Prevenindo-se do ataque iminente, a rainha Jataí convocou toda colmeia para lutar pelo reino e, lógico, por ela. A rainha sabia que, numa sociedade dividida em castas, são os pobres e minoritários que vão para as frentes de batalha, enquanto os ricos criam estratégias de fuga em caso de derrota ou nomeiam embaixadores para negociar os termos da rendição. Primeiro, são convocadas para a defesa as operárias, as forrageiras e as guardiãs; em seguida, a patuleia estropiada de guerras anteriores: as que perderam as asas ou parte delas; as mutiladas sem uma ou mais patas; as que sabem usar seus ferrões e as que não fazem a mínima ideia de como fazê-lo, isto é, qualquer uma que tenha um corpo para ser usado como bucha de canhão. Parodiam a máxima de o Incrível Exército de Brancaleone, comédia de Mário Monicelli: “Sigam-me, abelhas de pouca fé!”.

O guia histórico das invasões traz, em cada página, ingratas lições: os invasores, mais poderosos, cobiçam as riquezas dos mais fracos, por isso invadem seu território sem o menor pudor. A pilhagem, o estupro e a destruição da cultura fazem parte do pacote. Depois de arrasarem a terra e promoverem a faxina étnica, batem em retirada arrastando as nativas para garantirem as prostitutas de todas as horas e assim poderem se dedicar à pureza da raça. No entanto, há sempre os traidores da causa. Via de regra, apaixonam-se por alguma nativa, são impelidos a adotarem a cultura dominada, por isso têm pena de escravizar. Esses são sumariamente executados. O extermínio é inevitável.

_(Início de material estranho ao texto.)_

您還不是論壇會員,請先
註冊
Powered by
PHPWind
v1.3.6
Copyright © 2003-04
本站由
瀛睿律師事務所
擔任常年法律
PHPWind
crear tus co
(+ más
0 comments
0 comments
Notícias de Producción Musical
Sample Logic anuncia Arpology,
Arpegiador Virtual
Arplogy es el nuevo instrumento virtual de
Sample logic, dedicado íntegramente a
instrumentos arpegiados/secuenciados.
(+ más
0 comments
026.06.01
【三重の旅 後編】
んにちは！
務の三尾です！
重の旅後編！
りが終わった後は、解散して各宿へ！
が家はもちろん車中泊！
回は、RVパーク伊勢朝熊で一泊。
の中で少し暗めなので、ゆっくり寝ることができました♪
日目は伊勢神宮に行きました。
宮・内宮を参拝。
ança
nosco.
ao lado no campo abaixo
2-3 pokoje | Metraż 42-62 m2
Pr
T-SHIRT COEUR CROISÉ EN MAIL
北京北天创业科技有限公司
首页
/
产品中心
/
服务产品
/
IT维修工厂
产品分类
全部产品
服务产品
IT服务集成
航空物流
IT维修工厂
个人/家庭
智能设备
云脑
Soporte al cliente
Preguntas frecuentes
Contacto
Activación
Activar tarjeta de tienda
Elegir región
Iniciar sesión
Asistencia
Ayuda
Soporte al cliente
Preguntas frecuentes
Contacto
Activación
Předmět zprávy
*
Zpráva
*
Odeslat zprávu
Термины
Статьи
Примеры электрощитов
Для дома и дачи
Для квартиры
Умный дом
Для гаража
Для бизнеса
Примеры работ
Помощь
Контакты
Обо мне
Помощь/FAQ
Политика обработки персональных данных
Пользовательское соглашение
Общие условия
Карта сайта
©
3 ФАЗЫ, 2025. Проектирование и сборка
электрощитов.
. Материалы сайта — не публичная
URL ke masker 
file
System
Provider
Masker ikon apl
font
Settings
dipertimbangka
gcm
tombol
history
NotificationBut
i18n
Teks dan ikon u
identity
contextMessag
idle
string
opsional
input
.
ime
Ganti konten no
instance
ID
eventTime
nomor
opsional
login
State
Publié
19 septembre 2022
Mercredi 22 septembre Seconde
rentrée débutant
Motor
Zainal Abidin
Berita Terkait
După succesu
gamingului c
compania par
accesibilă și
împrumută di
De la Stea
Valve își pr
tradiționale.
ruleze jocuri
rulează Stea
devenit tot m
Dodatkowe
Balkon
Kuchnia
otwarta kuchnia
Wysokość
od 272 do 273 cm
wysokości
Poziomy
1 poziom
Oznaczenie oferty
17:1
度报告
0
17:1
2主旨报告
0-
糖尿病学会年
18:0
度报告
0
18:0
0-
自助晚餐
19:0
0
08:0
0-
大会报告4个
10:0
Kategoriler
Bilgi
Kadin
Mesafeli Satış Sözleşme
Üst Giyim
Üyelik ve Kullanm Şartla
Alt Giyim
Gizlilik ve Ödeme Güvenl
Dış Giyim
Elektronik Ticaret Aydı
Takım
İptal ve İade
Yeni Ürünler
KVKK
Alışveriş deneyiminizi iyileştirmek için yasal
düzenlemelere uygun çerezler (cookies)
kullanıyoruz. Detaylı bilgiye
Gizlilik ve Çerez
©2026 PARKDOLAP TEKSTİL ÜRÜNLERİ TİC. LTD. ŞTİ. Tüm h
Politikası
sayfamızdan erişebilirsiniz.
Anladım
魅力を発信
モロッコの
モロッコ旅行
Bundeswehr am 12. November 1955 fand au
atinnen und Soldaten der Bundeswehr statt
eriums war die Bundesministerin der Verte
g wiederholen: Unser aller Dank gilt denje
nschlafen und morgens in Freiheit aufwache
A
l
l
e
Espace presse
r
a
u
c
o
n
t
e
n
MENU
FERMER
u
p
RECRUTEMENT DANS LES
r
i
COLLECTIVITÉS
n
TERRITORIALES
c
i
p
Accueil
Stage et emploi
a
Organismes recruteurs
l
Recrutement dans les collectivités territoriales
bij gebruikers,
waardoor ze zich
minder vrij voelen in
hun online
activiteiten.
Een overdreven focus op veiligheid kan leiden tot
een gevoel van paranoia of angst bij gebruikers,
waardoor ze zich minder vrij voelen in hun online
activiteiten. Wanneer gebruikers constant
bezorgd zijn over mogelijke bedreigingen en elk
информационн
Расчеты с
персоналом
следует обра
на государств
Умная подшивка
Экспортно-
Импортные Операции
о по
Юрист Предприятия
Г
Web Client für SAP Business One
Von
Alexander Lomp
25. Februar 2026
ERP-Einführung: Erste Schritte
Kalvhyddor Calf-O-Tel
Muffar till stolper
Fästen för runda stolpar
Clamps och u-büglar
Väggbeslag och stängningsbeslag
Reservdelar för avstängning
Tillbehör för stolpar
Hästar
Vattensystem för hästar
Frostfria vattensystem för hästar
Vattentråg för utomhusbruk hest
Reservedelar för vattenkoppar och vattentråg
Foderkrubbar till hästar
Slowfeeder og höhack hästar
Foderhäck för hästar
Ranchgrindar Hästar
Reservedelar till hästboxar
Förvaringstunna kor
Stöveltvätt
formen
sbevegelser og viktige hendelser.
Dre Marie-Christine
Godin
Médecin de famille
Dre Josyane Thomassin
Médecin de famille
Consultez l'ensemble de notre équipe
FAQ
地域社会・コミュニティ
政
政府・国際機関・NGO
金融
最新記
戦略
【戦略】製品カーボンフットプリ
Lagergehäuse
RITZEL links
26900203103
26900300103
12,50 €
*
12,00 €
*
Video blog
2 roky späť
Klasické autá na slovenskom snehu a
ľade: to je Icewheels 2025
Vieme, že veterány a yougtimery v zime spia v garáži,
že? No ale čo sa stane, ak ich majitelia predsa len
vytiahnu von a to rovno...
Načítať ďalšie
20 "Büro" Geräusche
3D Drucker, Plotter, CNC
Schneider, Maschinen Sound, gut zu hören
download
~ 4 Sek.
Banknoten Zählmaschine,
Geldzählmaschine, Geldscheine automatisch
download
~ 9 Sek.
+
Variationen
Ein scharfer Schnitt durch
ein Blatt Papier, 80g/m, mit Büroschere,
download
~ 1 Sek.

A nobre aldeia Jataí que habitamos vive tomada por Iratins. As rainhas, dominadas e dominadoras, estão sempre no mesmo patamar, vivem no fausto comendo às custas das castas mais baixas sem levantar jamais a bunda do trono. Vivem de conchavos, temendo perder seus privilégios e se cagando de medo da futuros invasores. Se não podem combater o dominador, então juntam-se a ele. Nascemos devendo, sem sabermos por que, mas elas sabem. Na verdade, contam a nossa história travestindo-se de super-heroínas. Pensem: nossos super-herois não passam de saqueadores e mentirosos, estupradores e entreguistas. E ainda temos coragem de adotar a cultura invasora e lambermos a sola do seu coturno. A história, mais uma vez, insiste em se repetir.